Towards Auxiliary Supervision in NLP
Date:
======
Training language processing (LP) models for both natural and programming languages requires an extensive collection of training data. However, annotating structured outputs is difficult and often requires expertise and domain knowledge, making it costly to obtain high-quality annotations, which limits the performance of the model specially for the low-resource scenarios. On the other hand, an enormous amount of user-generated content with multiple modalities (code, text, databases or external libraries) has accumulated due to the growth of the Internet and the digitization of library archives. Although these data do not directly annotate the desired output structures, they provide related information and background knowledge that can be formed into auxiliary learning signals.

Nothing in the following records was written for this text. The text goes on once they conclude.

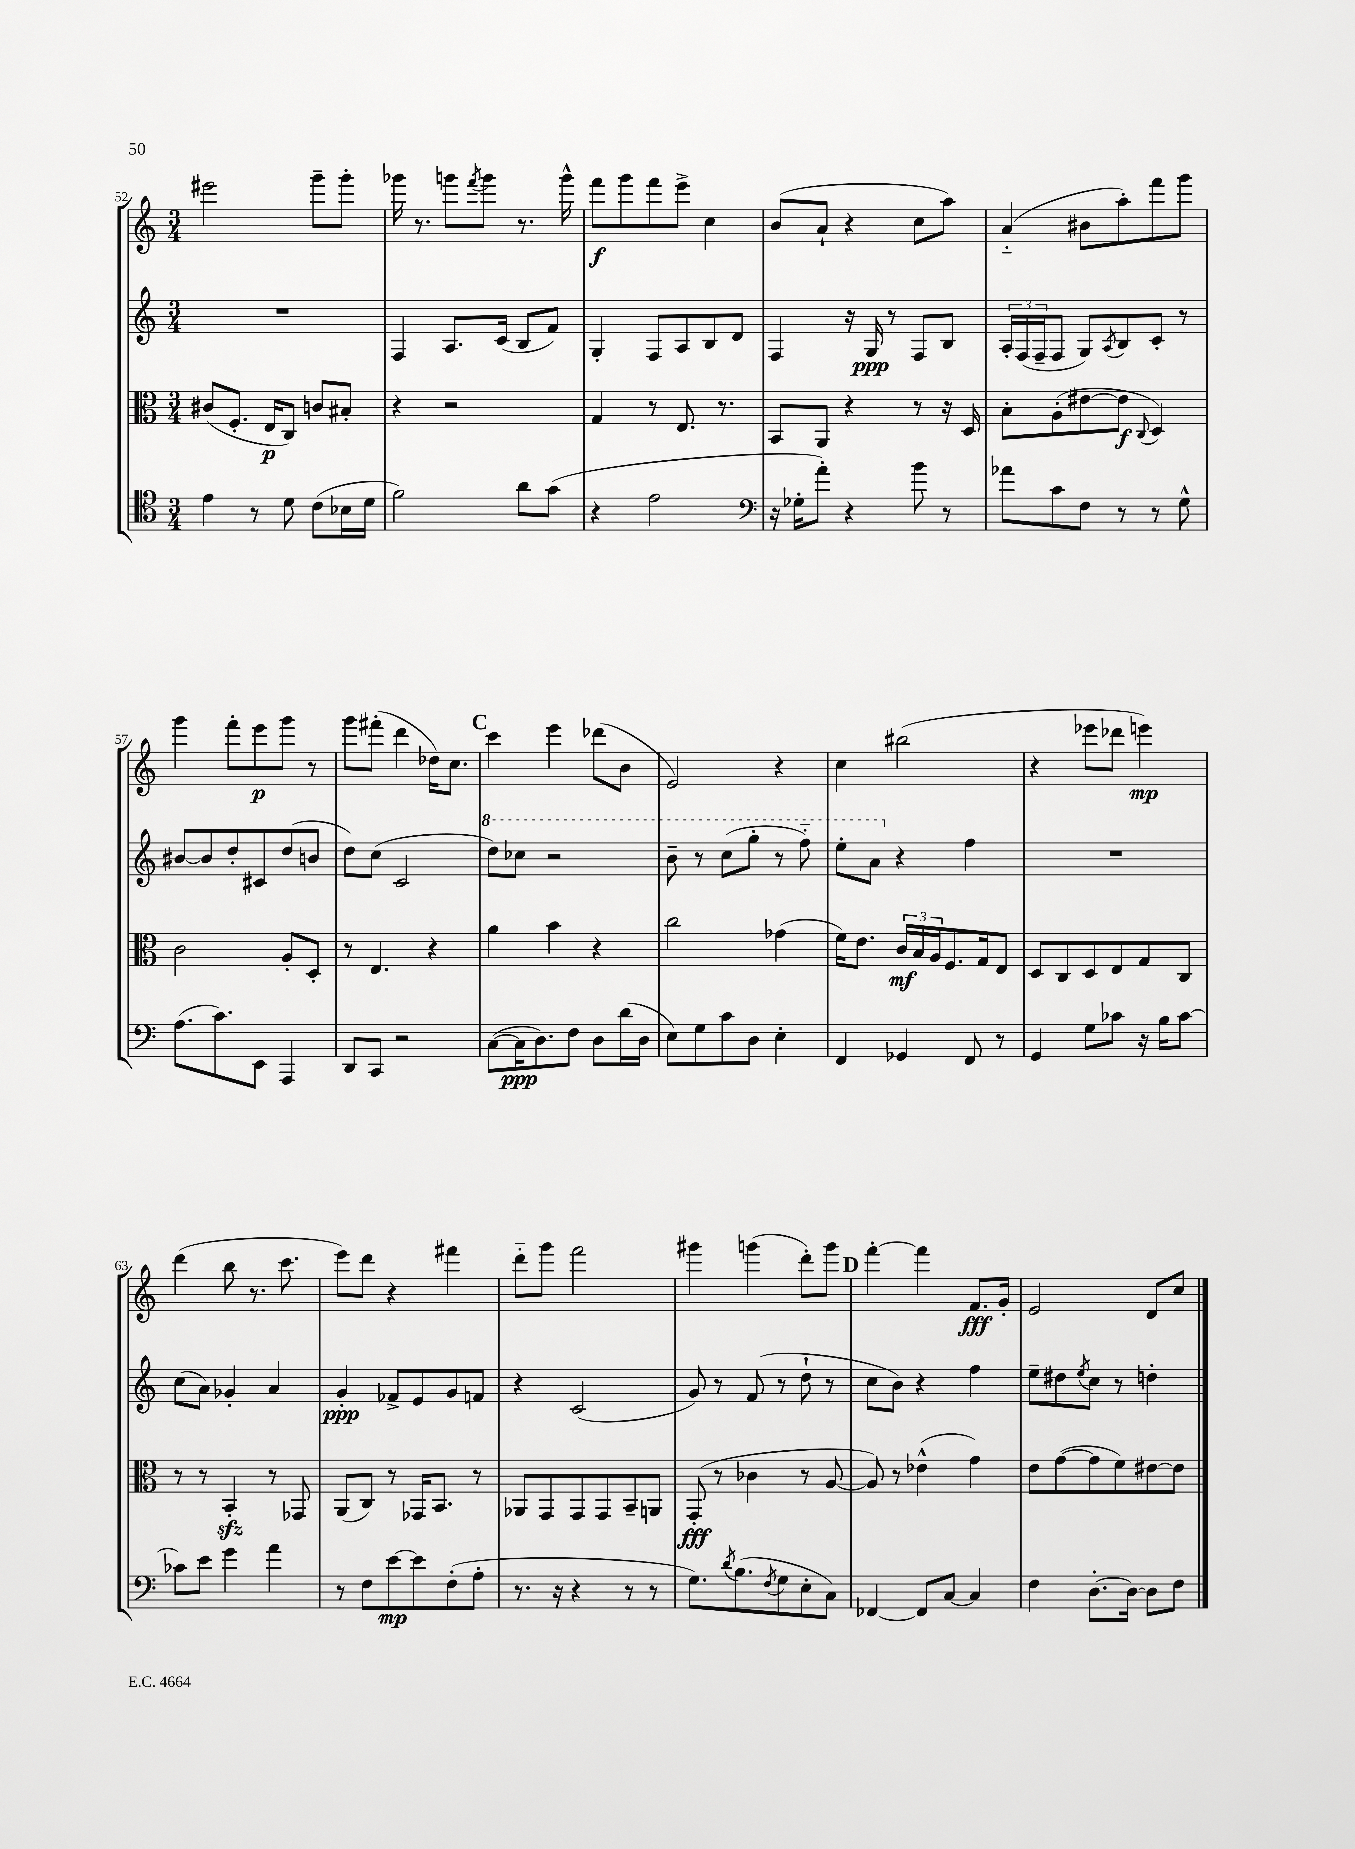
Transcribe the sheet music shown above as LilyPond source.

<<
\new StaffGroup <<
\new Staff = "s0" {
    \clef treble \key c \major \numericTimeSignature \time 3/4
    eis'''2 g'''8-- g'''8-. |
    ges'''16 r8. g'''8 \acciaccatura { f'''8 } g'''8 r8. g'''16-^ |
    f'''8\f g'''8 f'''8 e'''8-> c''4 |
    b'8( a'8-! r4 c''8 a''8) |
    a'4-_( bis'8 a''8-.) f'''8 g'''8 |
    g'''4 f'''8-. e'''8\p g'''8 r8 |
    g'''8 fis'''8-.( d'''4 des''16) c''8. |
    \mark \markup { \bold "C" } c'''4 e'''4 des'''8( b'8 |
    e'2) r4 |
    c''4 bis''2( |
    r4 ees'''8 des'''8 e'''4\mp) |
    d'''4( b''8 r8. c'''8. |
    e'''8) d'''8 r4 fis'''4 |
    d'''8-_ g'''8 f'''2 |
    gis'''4 g'''4( d'''8-.) g'''8 |
    \mark \markup { \bold "D" } f'''4~-. f'''4 f'8.\fff g'16-. |
    e'2 d'8 c''8 \bar "|." |
}
\new Staff = "s1" {
    \clef treble \key c \major \numericTimeSignature \time 3/4
    R2. |
    f4 a8. c'16( b8 f'8) |
    g4-. f8 a8 b8 d'8 |
    f4 r16 g16\ppp r8 f8 b8 |
    \tuplet 3/2 { a16-. f16( f16-- } f8 g8) \acciaccatura { a8 } b8 c'8-. r8 |
    bis'8~ bis'8 d''8-. cis'8 d''8( b'8 |
    d''8) c''8( c'2 |
    \mark \markup { \bold "C" } \ottava #1 d'''8) ces'''8 r2 |
    b''8-- r8 c'''8( g'''8-. r8 f'''8-_) |
    e'''8-. a''8 \ottava #0 r4 f''4 |
    R2. |
    c''8( a'8) ges'4-. a'4 |
    g'4-.\ppp fes'8-> e'8 g'8 f'8 |
    r4 c'2( |
    g'8) r8 f'8( r8 d''8-! r8 |
    \mark \markup { \bold "D" } c''8 b'8) r4 f''4 |
    e''8-- dis''8 \acciaccatura { e''8 } c''8 r8 d''4-. \bar "|." |
}
\new Staff = "s2" {
    \clef alto \key c \major \numericTimeSignature \time 3/4
    cis'8( f8.-. e16\p c8) c'8 bis8-. |
    r4 r2 |
    g4 r8 e8. r8. |
    b,8 a,8 r4 r8 r16 d16 |
    b8-. a8-.( eis'8~ eis'8\f \appoggiatura { c8 } d4) |
    c'2 a8-. d8-. |
    r8 e4. r4 |
    \mark \markup { \bold "C" } a'4 b'4 r4 |
    c''2 ges'4( |
    f'16) e'8. \tuplet 3/2 { c'16\mf b16 a16 } f8. g16 e8 |
    d8 c8 d8 e8 g8 c8 |
    r8 r8 b,4-.\sfz r8 ges,8 |
    a,8( c8) r8 ges,16 b,8. r8 |
    aes,8 g,8 g,8 g,8 b,8-- a,8 |
    g,8-.\fff( r8 ces'4 r8 a8~ |
    \mark \markup { \bold "D" } a8) r8 ees'4-^( g'4) |
    e'8 g'8~( g'8 f'8) eis'8~ eis'8 \bar "|." |
}
\new Staff = "s3" {
    \clef tenor \key c \major \numericTimeSignature \time 3/4
    e'4 r8 d'8 c'8( bes16 d'16 |
    f'2) a'8 g'8( |
    r4 e'2 |
    \clef bass r16 ges16-. a'8-.) r4 b'8 r8 |
    aes'8 c'8 f8 r8 r8 g8-^ |
    a8.( c'8.) e,8 a,,4 |
    d,8 c,8 r2 |
    \mark \markup { \bold "C" } c8~( c16\ppp d8.) f8 d8 d'16( d16 |
    e8) g8 c'8 d8 e4-. |
    f,4 ges,4 f,8 r8 |
    g,4 g8 ces'8 r16 b16 ces'8~ |
    ces'8 e'8 g'4 a'4 |
    r8 f8 e'8~\mp e'8 f8-.( a8-. |
    r8. r16 r4 r8 r8 |
    g8.) \acciaccatura { d'8 } b8.( \acciaccatura { f8 } g8 e8-. c8) |
    \mark \markup { \bold "D" } fes,4~ fes,8 c8~ c4 |
    f4 d8.~-. d16~ d8 f8 \bar "|." |
}
>>
>>
\layout { \context { \Score currentBarNumber = #52 } }
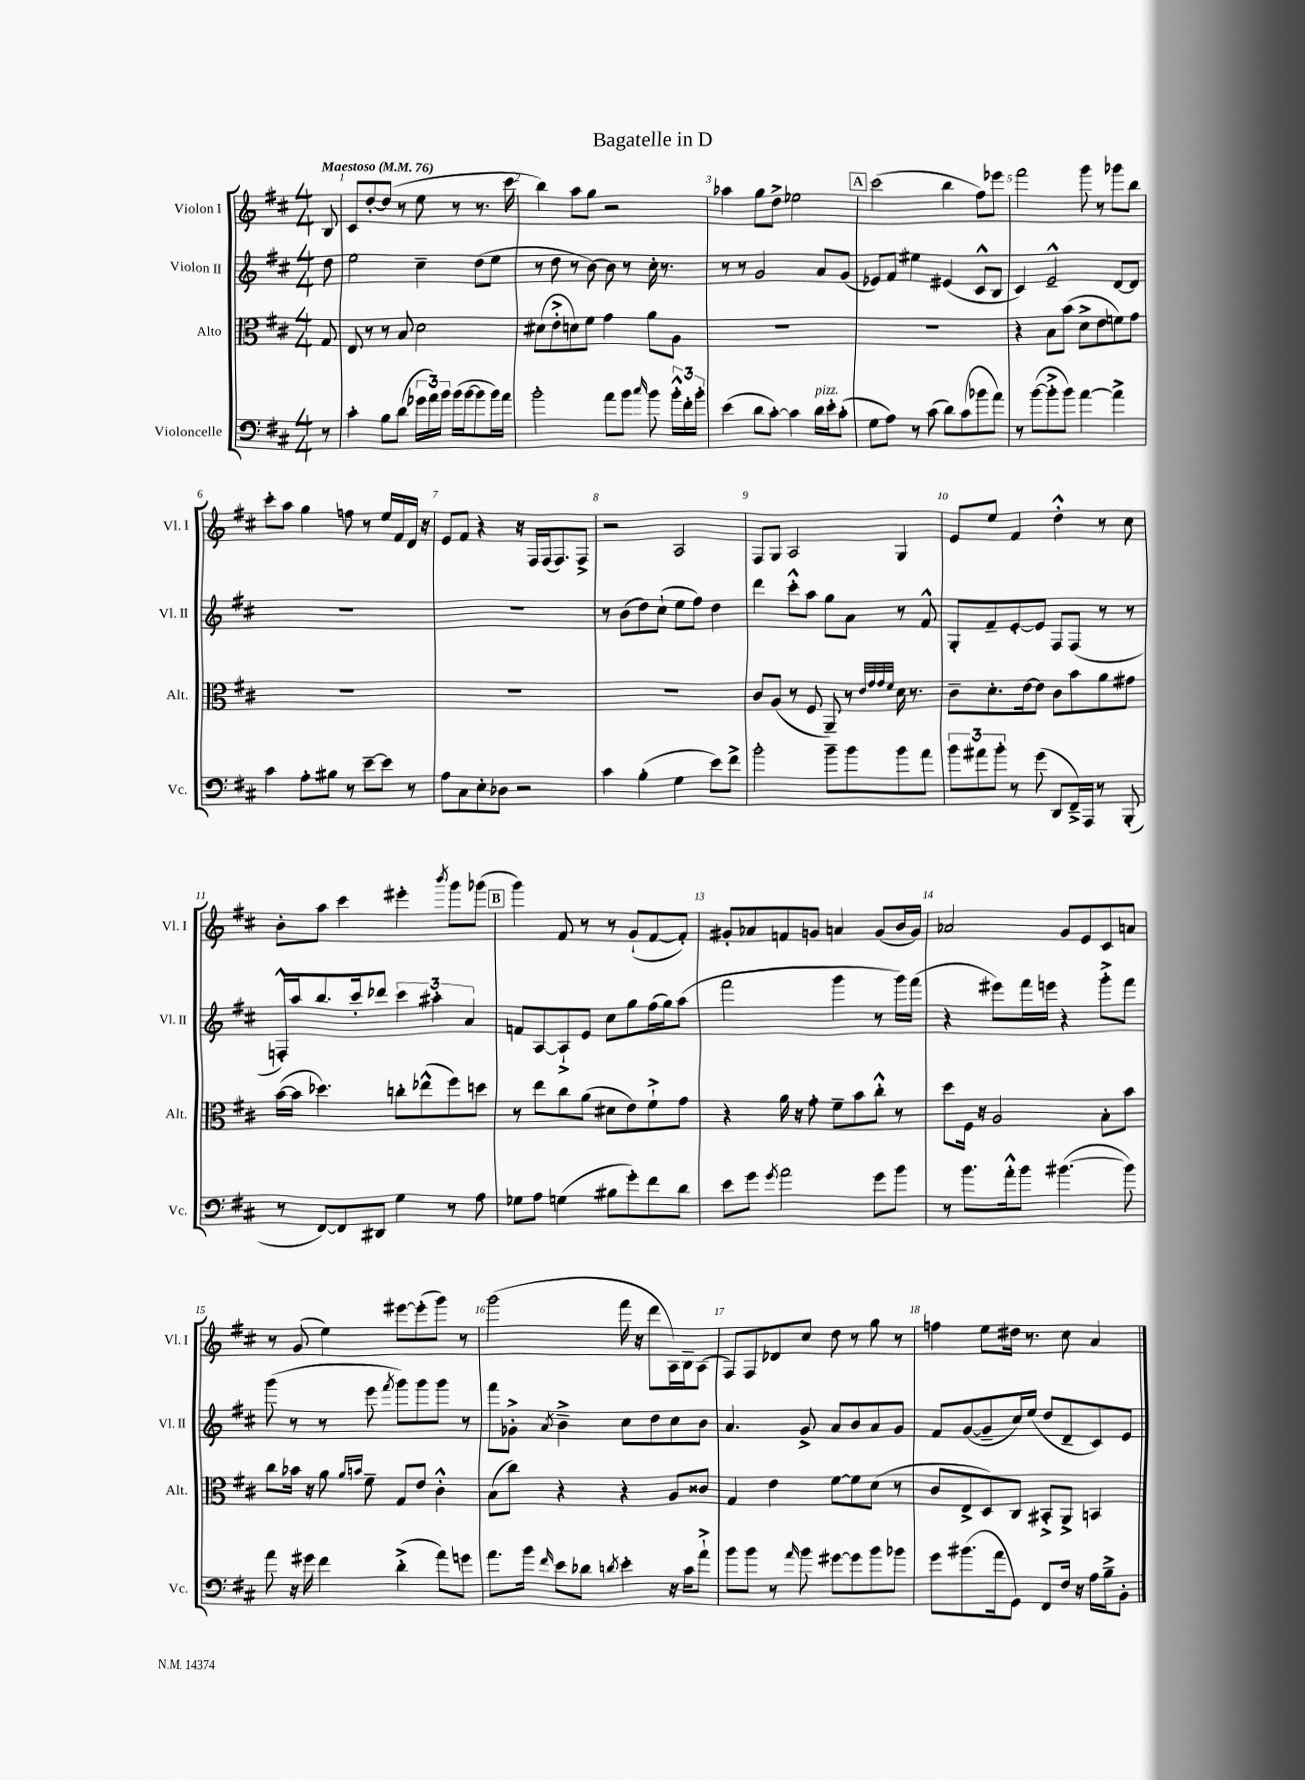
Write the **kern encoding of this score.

**kern	**kern	**kern	**kern
*part4	*part3	*part2	*part1
*staff4	*staff3	*staff2	*staff1
*I"Violoncelle	*I"Alto	*I"Violon II	*I"Violon I
*I'Vc.	*I'Alt.	*I'Vl. II	*I'Vl. I
*clefF4	*clefC3	*clefG2	*clefG2
*k[f#c#]	*k[f#c#]	*k[f#c#]	*k[f#c#]
*M4/4	*M4/4	*M4/4	*M4/4
*MM76	*MM76	*MM76	*MM76
=	=	=	=
!	!	!	!LO:TX:a:B:t=Maestoso
8r	8G/	8dd\	8B/
=1	=1	=1	=1
4c#'\	8E/	2ee\	8c#/L
.	8r	.	[8dd'/
8B\L	8r	.	(8dd/J]
(8d\J	8B/	.	8r
24g-X\LL	2d\	4cc#~\	8ee\
24a\)	.	.	.
24b\JJ	.	.	.
(16b\LL	.	.	8r
[16b\J	.	.	.
8b\]	.	(8dd\L	8.r
16b\L)	.	8ee\J	.
16a\JJ	.	.	16ccc#\
=2	=2	=2	=2
2b'\	(8d#X\L	8r	4bb\)
.	8e'^\	8dd\	.
.	8dn\)	8r	8aa\L
.	8f#\J	[8b\)	8gg\J
8a\L	4g\	8b\]	2r
8b\J	.	8r	.
16qqcc#/	.	.	.
8b\	8a\L	16cc#'\	.
.	.	8.r	.
24b'^^\LL	8A\J	.	.
24f#'\	.	.	.
24b'\JJ	.	.	.
=3	=3	=3	=3
(4e\	1r	8r	4aa-X\
.	.	8r	.
8d\L	.	2g/	8gg\L
[8c#'\J)	.	.	8dd^\J
4c#\]	.	.	2ee-X\
!LO:TX:a:i:t=pizz.	!	!	!
16d\LL	.	8a/L	.
16e'\J	.	.	.
(8c#'\J	.	(8g/J	.
!!LO:REH:place=s1:t=A
=4	=4	=4	=4
8G\L	1r	8e-X/L)	(2ccc#\
8A\J)	.	8f#/J	.
8r	.	4ee#X\	.
(8c#\	.	.	.
8d\L)	.	(4e#X/	4bb\
(8c#\	.	.	.
8b-X\	.	8c#^^/L	8ff#\L)
8a\J)	.	8B/J	8eee-X\J
=5	=5	=5	=5
8r	4r	4c#/)	2fff#\
([8b\L	.	.	.
8b'^\]	8B\L	2e~^^/	.
8b\J)	(8b\J	.	.
[4a\	8d^\L	.	8ggg\
.	8e\	.	8r
4a^\]	8fn\)	[8d/L	8ggg-X\L
.	8g\J	8d/J]	8bb\J
!!LO:LB:g=z
=6	=6	=6	=6
4c#\	1r	1r	8ccc#'\L
.	.	.	8aa\J
8A'\L	.	.	4gg\
8B#X\J	.	.	.
8r	.	.	8ffn\
[8e~\L	.	.	8r
8e\J]	.	.	16ee/LL
.	.	.	16f#/
8r	.	.	16d/JJ
.	.	.	16r
=7	=7	=7	=7
8A\L	1r	1r	8e/L
8C#\	.	.	8f#/J
8E'\	.	.	4r
8D-X\J	.	.	.
2r	.	.	16r
.	.	.	16F#/LL
.	.	.	(16F#/J
.	.	.	8.F#/)
.	.	.	8F#^/J
=8	=8	=8	=8
4c#\	1r	8r	2r
.	.	(8b\L	.
(4B'\	.	8dd\)	.
.	.	(8cc#`\J	.
4G\	.	8ee\L	2A/
.	.	8ff#\J)	.
8e\L)	.	4dd\	.
8f#^\J	.	.	.
=9	=9	=9	=9
2b'\	8c#/L	4ddd\	8F#/L
.	(8A/J	.	8G/J
.	8r	8ccc#'^^\L	2A/
.	8F#/	8aa\J	.
8b~\L	8AA~/)	8gg\L	.
8b\	8r	8a\J	.
.	32qqe/LLL	.	.
.	32qqg/	.	.
.	32qqg/	.	.
.	32qqf#/JJJ	.	.
8b\	16d\	8r	4G/
.	8.r	.	.
8a\J	.	8f#^^/	.
=10	=10	=10	=10
12b\L	8c#~\L	8G'/L	8e/L
12a#X\	.	.	.
.	8.d'\	8f#~/	8ee/J
12b'\J	.	.	.
8r	.	[8e'/	4f#/
.	[16e\k	.	.
(8g\	8e\J]	8e/J]	.
8DD/L	8c#\L	8F#/L	4dd'^^\
16FF#~^/L)	8b\	(8F#/J	.
16AAA/JJ	.	.	.
8r	8a\	8r	8r
(8BBB'/	8g#X\J	8r	8cc#\
!!LO:LB:g=z
=11	=11	=11	=11
8r	([16b\LL	16Fn'^^/LL)	8b'\L
.	16b\JJ]	16aa/J	.
[8FF#/L)	4.dd-X\)	8.bb/	8aa\J
8FF#/]	.	.	4ccc#\
.	.	16ccc#'/k	.
8DD#X/J	.	8ddd-X/J	.
4G\	8ccn'\L	6ccc#\	4eee#X'\
.	(8ee-X^^\	.	.
.	.	6aa#X'\	.
.	.	.	8qbbb/
8r	8ff#\)	.	8ggg\L
.	.	6a/	.
8A\	8ddn\J	.	(8ggg-X\J
!!LO:REH:place=s1:t=B
=12	=12	=12	=12
8G-X\L	8r	8fn/L	4ggg\)
8A\J	8ee\L	[8A/	.
(4Gn\	8cc#\	8A`^/]	8f#/
.	(8a\J	8e/J	8r
8B#X\L	8d#X\L	8cc#\L	8r
8g'\)	8e\)	8gg\	(8g`/L
8f#\	8f#`^\	(16ff#\L	[8f#/
.	.	16gg\J)	.
8d\J	8g\J	(8aa\J	8f#'/J])
=13	=13	=13	=13
8e\L	4r	2fff#\	8g#X'/L
8g\J	.	.	8a-X/
8qg/	.	.	.
2a\	16a\	.	8fn/
.	16r	.	.
.	8g'\	.	8gn/J
.	8f#~\L	4ggg\	4an/
.	8b\	.	.
8g\L	8cc#'^^\J	8r	(8g/L
8b\J	8r	16ggg\LL)	16b/L
.	.	(16fff#\JJ	16g/JJ)
=14	=14	=14	=14
8r	8dd\L	4r	2a-X/
8.b\L	16F#\Jk	.	.
.	16r	.	.
.	2A/	8eee#X\L)	.
16a'^^\k	.	.	.
8b\J	.	16fff#\L	.
.	.	16eeen\JJ	.
([4.b#X\	.	4r	8g/L
.	.	.	8e/
.	8B'\L	8ggg'^\L	8c#/
8b#\])	8b\J	8fff#\J	8an/J
!!LO:LB:g=z
=15	=15	=15	=15
8a\	8cc#\L	(8ggg\	8r
16r	16b-X\Jk	8r	(8g/
16g#X\	16r	.	.
4f#\	8a\	8r	4ee\)
.	16qqa/LL	.	.
.	16qqbn/JJ	.	.
.	8f#~\	8eee\	.
.	.	8qfff#/	.
(4d'^\	8G/L	8ggg\L)	[8eee#X\L
.	8e/J	8ggg\	(8eee#'\]
8a\L)	4c#'^^\	8ggg\J	8ggg\J)
8gn\J	.	8r	8r
=16	=16	=16	=16
8.a\L	(8B\L	8fff#\L	(2ggg\
.	8cc#\J)	8g-X'^\J	.
16b\Jk	.	.	.
16qqf#/	.	8qa/	.
8e\L	4r	4b~^\	.
8d-X\J	.	.	.
8qdn/	.	.	.
4e'\	4r	8cc#\L	16fff#\
.	.	.	16r
.	.	8dd\	8ddd\L
16r	8A/L	8cc#\	16A\L)
16c#\KL	.	.	16B~\J
8a`^\J	8c##X/J	8b\J	(8A\J
=17	=17	=17	=17
8b\L	4G/	4.a/	8F#/L)
8b\J	.	.	8F#/
8r	4e\	.	8d-X/
16qqa/	.	.	.
8b\	.	8g^/	8cc#/J
[8g#X\L	[8f#\L	8a/L	8dd\
8g#\]	8f#\]	8b/	8r
8b\	(8d\J	8a/	8gg\
8b-X\J	8r	8g/J	8r
=18	=18	=18	=18
8g\L	8c#/L	8f#/L	4ffn\
(8.b#X\	8E^/	([8g/	.
.	8D/)	8g~/]	8ee\L
16a\k	.	.	.
8GG\J)	8C#/J	16cc#/L)	16dd#X\Jk
.	.	(16ee/JJ	8.r
8FF#/L	8BB#X'^/L	8dd/L	.
16F#/Jk	8AA^/J	8d~/	8cc#\
16r	.	.	.
16A\LL	4BBn/	8c#/)	4a/
16B~^\J	.	.	.
8BB'\J	.	8e/J	.
==	==	==	==
*-	*-	*-	*-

However, the huge volume and heterogeneous and noisy nature of the unstructured data present challenges to the existing learning algorithms. Motivated by this, I focus on addressing the technical challenges of leveraging auxiliary supervision and designing learning algorithms that take heterogeneous learning signals as input. In this talk (i) I show that the word ontology leveraging the widely used external LP libraries (e.g., WordNet for English, or Abstract Syntax Tree (AST) for Java) can provide auxiliary supervision and improve the language modelling and the downstream tasks like slot filling or code auto-completion (ii) Given a set of high resource language corpora, I will discuss how can we filter out the harmful one and leverage the potentially useful subset of corpora (iii) I will also present my recent work on retrieval augmented source code generation and summarization and present how open source resources like Github or Stack Overflow can provide additional information to enhance these tasks.